Budowę toru rozpoczęto w 1950 roku, gdy położono kamień węgielny. Pierwszy raz okazję do testów na Autodromo Internazionale Enzo e Dino Ferrari kierowcy mieli w 1952 roku. Już rok później zorganizowano pierwszy wyścig. Formuła 1 zadebiutowała w Imoli w 1980 roku. W GP Włoch najlepszy był Nelson Piquet w Brabhamie. Rok później rozpoczęła się 25-letnia historia GP San Marino.

Sukces z GP Włoch powtórzył Piquet, który został pierwszym triumfatorem GP San Marino.

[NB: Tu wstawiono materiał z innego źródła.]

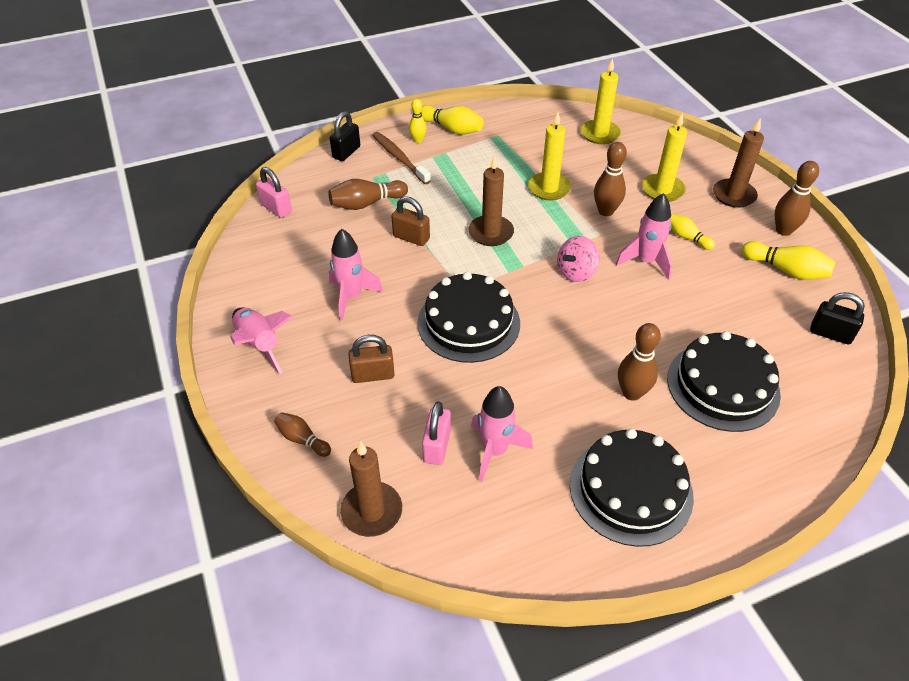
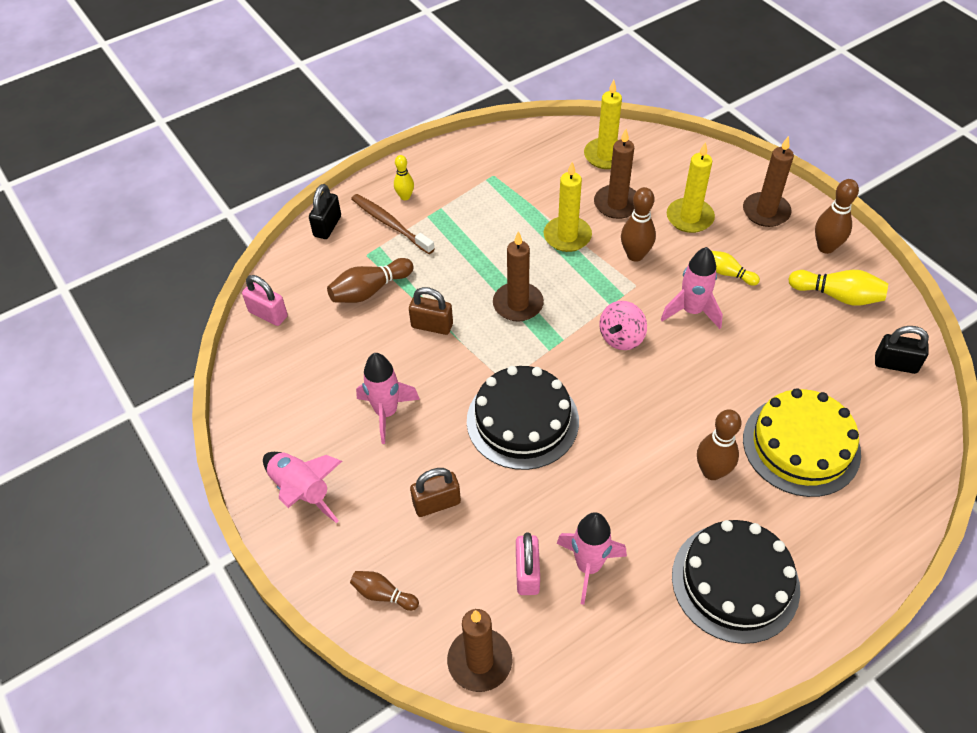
camera: 10 degrees left, 5 degrees up
(452, 129) = (440, 175): yellow bowling pin -> none
(599, 171) = (617, 204): none -> brown candle
(723, 386) = (801, 445): black cake -> yellow cake

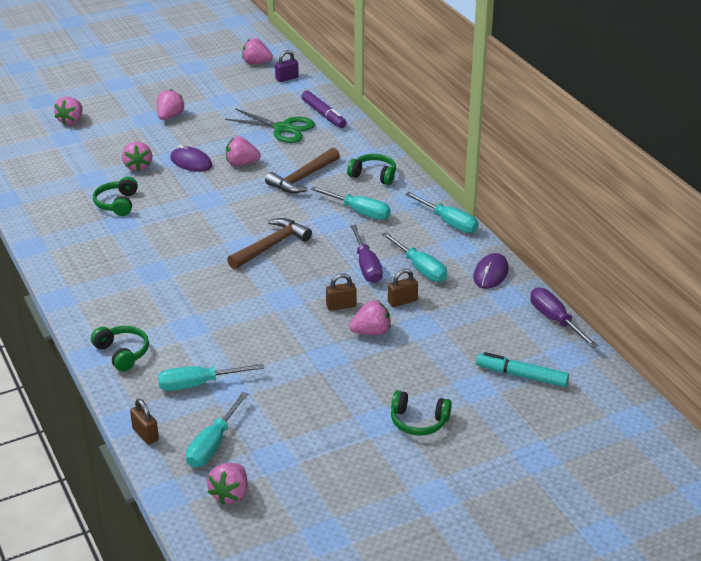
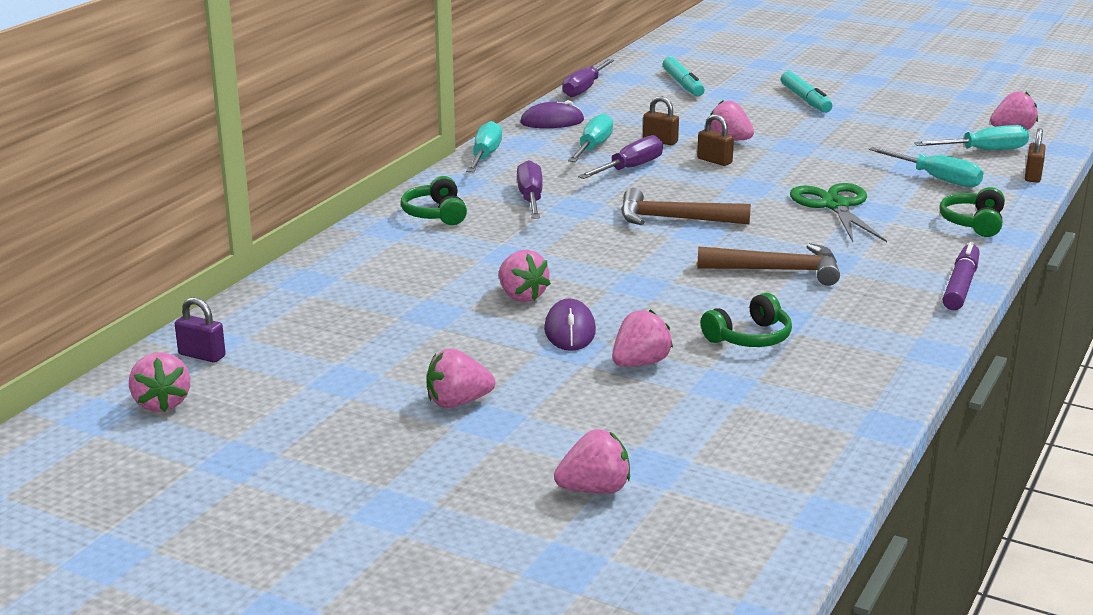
camera: 125 degrees left, 10 degrees down
(283, 129) = (383, 302): green scissors -> green scissors (835, 205)
(302, 178) = (502, 248): brown hammer -> brown hammer (778, 270)
(323, 114) = (303, 289): purple marker -> purple marker (960, 285)
(359, 212) = (530, 199): turquoise screwdriver -> purple screwdriver
(418, 421) = (805, 99): green headphones -> turquoise marker

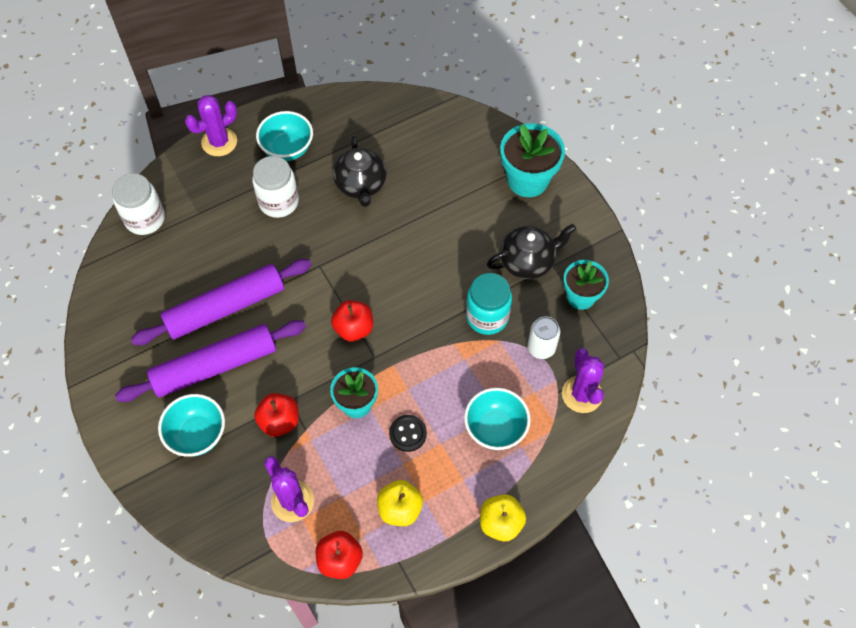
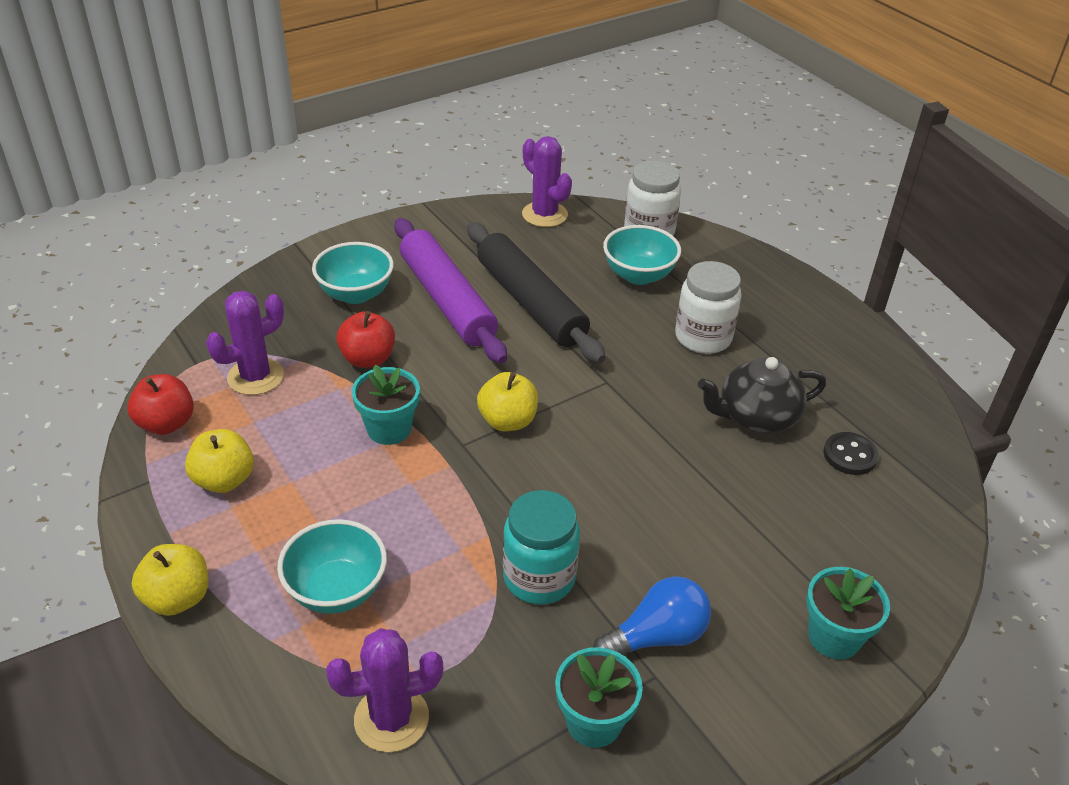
camera: 85 degrees right, 20 degrees down
(219, 142) = (784, 279): purple cactus -> purple cactus (544, 214)
(225, 308) = (530, 303): purple rolling pin -> black rolling pin
(287, 149) = (795, 340): turquoise bowl -> turquoise bowl (638, 275)
(354, 328) = (507, 421): red apple -> yellow apple
(408, 434) = (338, 485): black button -> black button (850, 455)
(527, 180) = (834, 637): turquoise flower pot -> turquoise flower pot, size x0.66
(528, 261) = (656, 637): black teapot -> blue light bulb
(541, 348) = (483, 655): white can -> none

W Imoli w przeszłości wygrywali także m.in. Michael Schumacher Alain Prost i Ayrton Senna, który w 1994 roku zginął na włoskim obiekcie.

Zakręt Tamburello w przeszłości uznawany był za niezwykle niebezpieczny. W 1980 roku zdecydowano się na przebudowę toru i dodanie szykany, by ograniczyć prędkości zawodników. Szybki łuk nadal pozostał jednak wyboisty. Co więcej bardzo blisko znajdowała się betonowa bariera, która oddzielała tor od rzeki Santerno.

W 1987 roku w tym miejscu bardzo groźny wypadek po uszkodzeniu opony miał Nelson Piquet. Dwa lata później Ferrari rozbił Gerhard Berger. Auto zapaliło się, ale dzięki szybkiej pomocy służb zdołał opuścić auto. Dopiero śmierć Ayrtona Senny dała włodarzom F1 i toru do myślenia, co do przyszłości zdradliwego zakrętu.